Dans un village de la France occupée des années 40, la jeune Henriette (Adèle Haenel dont la présence à l’écran saute aux yeux), travaille à la ferme familiale. Elle est proche de son grand-père, alors que sa mère est absente car occupée par ses activités de résistante. Henriette circule assez librement, à pied, sur des routes qu’elle connaît depuis toujours, ignorant autant que possible les soldats allemands qu’elle croise à l’occasion. Tout va basculer le jour où l’un d’eux, Josef (Félix M. Ott), s’arrange pour être seul au moment où il la croise sur un pont.
Bien décidé à tenter sa chance, il l’aborde. Comme Henriette l’ignore et poursuit son chemin, il annonce son dépit en sautant du pont dans la rivière en contrebas. Henriette ne peut pas faire autrement que de jeter un coup d’œil puis de descendre jusqu’à la rivière.
C’est ainsi que naît leur histoire d’amour.
Ce film a le mérite d’oser montrer que ce qui fut décrié à la Libération n’était pas forcément honteux, comme la majorité voulait le faire croire. Ce qui n’empêche pas les questionnements, car Henriette est incitée par sa famille à mettre fin à cette histoire (les tourtereaux ne se cachant pas vraiment, tout le voisinage est au courant, en particulier Marcel (Arthur Igual) l’ami d’enfance d’Henriette qui éprouve une forte jalousie). Le film fait sentir sa difficile position de promis depuis toujours à Henriette, alors qu’ils n’ont jamais dépassé leur complicité enfantine. Enfin, alors que la tension monte - car de nombreux signes montrent que la Libération approche - Henriette cherche à mieux comprendre Josef. On réalise alors avec elle que Josef est un allemand ordinaire, avec ses qualités et ses défauts.
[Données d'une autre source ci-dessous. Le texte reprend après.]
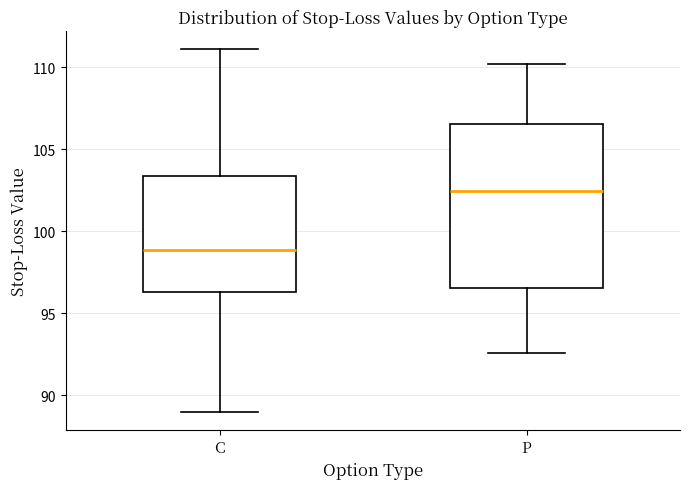

Where does the median line of the box for P sit on the y-axis? The values are not printed on the chart, so give them approximately, as read against the axis.

102.5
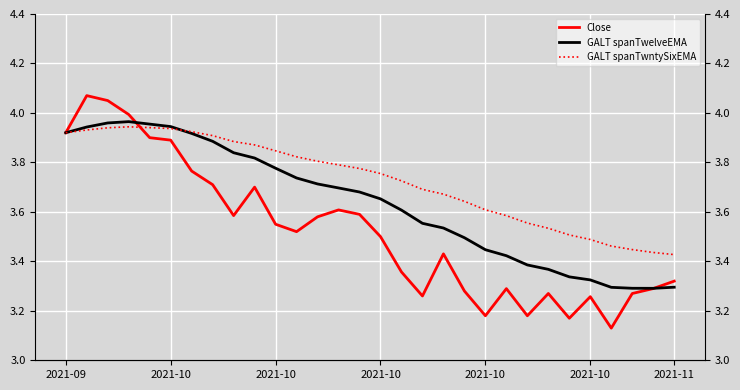

True or false: Close and GALT spanTwelveEMA intersect in this chart.

True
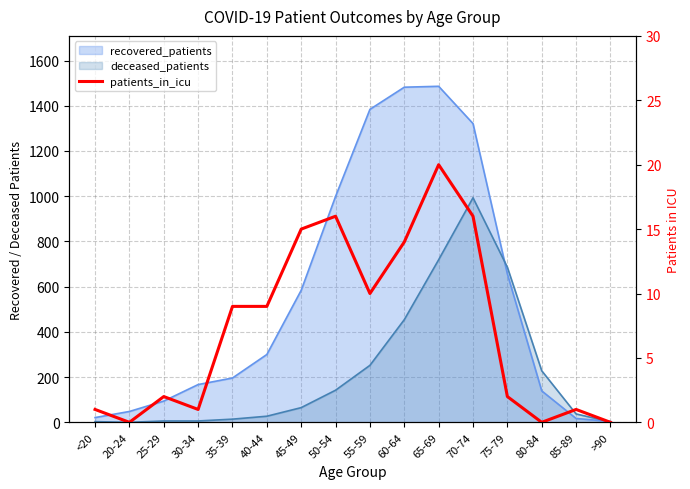

Reading right to left, what are all the values shown in this chart?

0	1	0	2	16	20	14	10	16	15	9	9	1	2	0	1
Parce qu’il croit qu’Hitler guide l’Allemagne dans le bon sens, il l’admire. Et oui, lui Josef a tué des ennemis, avant tout parce qu’il s’est trouvé dans la situation où c’était lui ou l’autre.
C’est donc un jeune homme comme bien d’autres, sans aucun recul personnel. La seule chose qu’il voit, c’est qu’Henriette lui plait et que son histoire d’amour avec elle le comble. Malheureusement, son régiment va très prochainement devoir évacuer la région. Josef va laisser Henriette affronter seule la Libération de la région…
Avec ce court métrage (26 minutes), la réalisatrice Caroline Deruas-Garrel trouve un format suffisant pour faire sentir tout ce qui l’intéresse. La naissance d’un amour en fait le centre, avec ses moments d’étonnements et ses fulgurances, en particulier la joie. Sans moyens particuliers, elle fait sentir l’ambiance de l’Occupation sans chercher à aller trop loin, ce qui serait inutile tant le nombre de films sur le sujet abondent. De plus, elle joue avec bonheur de l’ambiance particulière de la campagne. Et elle fait comprendre tous les doutes qui agitent Henriette : vis–à-vis de sa famille (lettre particulièrement terrible de sa mère), vis-à-vis de son ami d’enfance et dans son exploration de tout ce que Josef a en tête.